# Welchen Titel würden Sie am ehesten als die &quot;Zukunft der Echtzeitstrategie&quot; beschreiben?



## Administrator (12. November 2008)

*Welchen Titel würden Sie am ehesten als die "Zukunft der Echtzeitstrategie" beschreiben?*

Jetzt ist Ihre Meinung gefragt: Hier können Sie Ihren Kommentar zum Quickpoll veröffentlichen und mit  anderen Lesern darüber diskutieren.


----------



## Muckimann (12. November 2008)

*AW: Welchen Titel würden Sie am ehesten als die "Zukunft der Echtzeitstrategie" beschreiben?*

imho starcraft 2.
wenn man mal starcraft anschaut, dass immer noch (vor allem im asiatischen raum) eine riesen online fanbase hat und auch noch ordentlich gezockt wird!!

außerdem sind blizzard spiele dafür bekannt, wirklich nahezu perfekt balanced zu sein. und das macht das spiel im multiplayer immer wieder zu nem erlebnis.

sc2 ftw


----------



## crackajack (13. November 2008)

» Aufgabenstellung:
A: Welches Spiel hält Muckimann im Thread zur Echtzeitstrategie für die Zukunft des Genres?
B: Schreib aus dem Thread zur Echtzeitstrategie den Abschnitt wortgetreu ab: Beginne bei den Worten "## Muckimann (12." und hör nach "ordentlich gezockt wird!!" auf.
Die Liste hat mit dem Thread nichts zu tun.

» Verfügbare Daten:
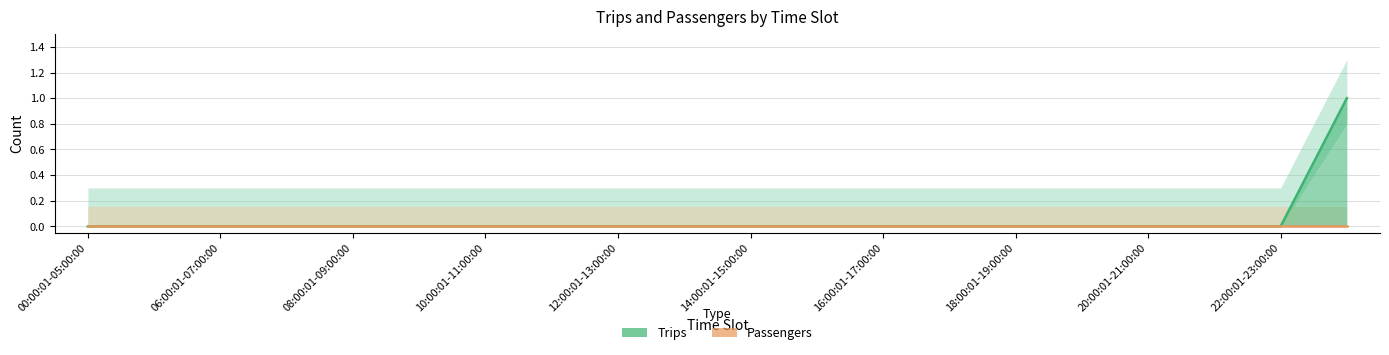

Is this an area chart (filled region under the line)?

No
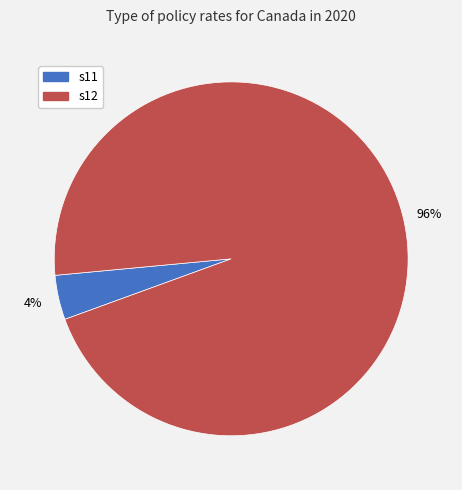

To the nearest percent, what is the difference between the largest and smallest slice percentages?

92%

» Lösungen:
A: StarCraft 2.

B:
## Muckimann (12. November 2008)

*AW: Welchen Titel würden Sie am ehesten als die "Zukunft der Echtzeitstrategie" beschreiben?*

imho starcraft 2.
wenn man mal starcraft anschaut, dass immer noch (vor allem im asiatischen raum) eine riesen online fanbase hat und auch noch ordentlich gezockt wird!!